Deanes v. Scriba
This text of 6 Va. 350 (Deanes v. Scriba) is published on Counsel Stack Legal Research, covering Court of Appeals of Virginia primary law. Counsel Stack provides free access to over 12 million legal documents including statutes, case law, regulations, and constitutions.
Opinion
Delivered the resolution of the Court, as follows:
On the principal question, whether the Court of Chancery erred in not giving a further indulgence to the appellants, on account of his witness Hickman Rose, the Court have no difficulty. The commissioner had indulged them from 1792, to 1797; and, during that time, the witness, who was a sea-faring man, was going abroad and returning to America from time to time; and yet it does not appear, that the appellants had taken any steps to provide for taking his deposition, whilst he should be in America.
[353]*353But, the principal dispute was, whether he should be accountable for the outstanding debts ? On which subject, it does not appear that Rose was material. And, above all, it is remarkable, that they never, in the five years of litigation, rendered an account of those debts, stating which had been collected, or remained due; and, whether any of the debtors, and who of them, were insolvents; which was in their own power, and which they ought to have rendered: Therefore, the Court is of opinion, that they ought to stand chargeable for the amount;
But, as to the sum of 75l. 7s. Virginia money, allowed by the commissioner for a chest of hardware, that article is not sufficiently supported by the testimony; and ought not, at present, to be allowed; but, as there seems some colour for the demand, that it ought to be left open for further enquiry. Therefore, that the decree, as to so much, ought to be reversed, with liberty to the appellees to make further proof, if they can, for establishing that part .of their demand.
The Court then considered the question,' whether the decree as to the remaining claim was right, in continuing the interest to the time of payment, instead of the time of entering the decree ?
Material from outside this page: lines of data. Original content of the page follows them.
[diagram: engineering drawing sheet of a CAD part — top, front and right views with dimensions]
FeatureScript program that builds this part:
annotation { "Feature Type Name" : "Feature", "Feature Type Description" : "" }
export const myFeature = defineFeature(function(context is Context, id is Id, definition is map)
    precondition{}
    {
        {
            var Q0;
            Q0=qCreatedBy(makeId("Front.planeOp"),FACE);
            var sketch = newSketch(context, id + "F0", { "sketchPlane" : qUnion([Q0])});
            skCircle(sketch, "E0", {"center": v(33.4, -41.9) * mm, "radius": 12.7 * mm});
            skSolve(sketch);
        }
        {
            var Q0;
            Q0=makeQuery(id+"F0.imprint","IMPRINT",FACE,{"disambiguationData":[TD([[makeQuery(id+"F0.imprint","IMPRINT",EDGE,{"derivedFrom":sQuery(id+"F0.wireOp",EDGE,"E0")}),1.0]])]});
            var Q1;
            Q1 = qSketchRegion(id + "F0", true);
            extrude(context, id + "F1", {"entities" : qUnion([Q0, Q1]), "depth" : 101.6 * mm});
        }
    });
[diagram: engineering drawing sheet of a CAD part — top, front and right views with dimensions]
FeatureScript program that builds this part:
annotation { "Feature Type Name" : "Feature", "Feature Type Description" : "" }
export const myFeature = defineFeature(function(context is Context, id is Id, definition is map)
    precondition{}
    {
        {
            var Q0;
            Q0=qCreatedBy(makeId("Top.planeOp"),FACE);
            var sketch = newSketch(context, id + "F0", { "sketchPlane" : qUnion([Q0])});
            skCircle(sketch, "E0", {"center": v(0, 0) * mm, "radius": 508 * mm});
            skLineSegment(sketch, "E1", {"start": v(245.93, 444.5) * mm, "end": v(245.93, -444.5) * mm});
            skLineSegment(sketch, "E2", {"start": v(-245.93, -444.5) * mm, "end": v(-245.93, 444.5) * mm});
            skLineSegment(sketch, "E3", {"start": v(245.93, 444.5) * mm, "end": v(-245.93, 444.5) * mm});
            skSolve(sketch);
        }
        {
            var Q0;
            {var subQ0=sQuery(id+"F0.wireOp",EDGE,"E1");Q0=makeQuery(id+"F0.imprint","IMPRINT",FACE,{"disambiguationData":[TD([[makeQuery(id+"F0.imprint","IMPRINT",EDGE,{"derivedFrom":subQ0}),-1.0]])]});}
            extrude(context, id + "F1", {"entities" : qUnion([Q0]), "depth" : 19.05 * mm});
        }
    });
The case of Skipwith v. Clinch, ante, 253, has been reviewed; and the question examined upon principle and authority: And upon the fullest investigation we are unanimously of opinion, that in all cases of simple contract, not bearing interest in their original, but on which, at law, interest is given by juries in the way of damages, the interest in equity can only be continued to tfié time of entering the final decree; and in the present case, the Court fix the interest to the period of entering the decree, on that part of the demand, which is affirmed. We are satisfied, that many decrees, for this contingent interest, have been affirmed; but, they passed sub silentio, and never were considered until the cause of Skipwith v. Clinch, which is now approved of, and considered as giving the rule in future,
The decree was as follows:
[354]*354‘ The Court is opinion, that there is error, in so much °f the said decree as allows the appellees seventy-five pounds seven shillings, for a chest of hardware and the interest charged by the commissioner and accruing thereon, that article not being sufficiently established by the testimony in the cause; that there is also error in so much of the said decree as to the residue of the demand, which omits to allow the commissions for collecting the outstanding debts charged to the appellants and which continues the interest thereon to the time of payment, instead of computing it to the time of the decree and making the recovery to be of the aggregate of principal and interest. Therefore, so much of the said decree, as is herein stated to be erroneous, is to be reversed with costs, and the residue affirmed, with this direction, that the commissions for collecting as aforesaid be allowed, and interest be computed on the balance to the time of entering the final decree, (as to that part,) in the said High Court of Chancery, in pursuance hereof, the appellants having unjustly delayed the final decree, by their appeal to this Court: But, the appellees are to be at liberty to make further proof of the article aforesaid, in the said High Court of Chancery, within a reasonable time to be limited by the said Court.”
[* See Clark v. Moody et al. 17 Mass. R. 145; Leverick v. Meigs et al. 1 Cowen’s R. 645.]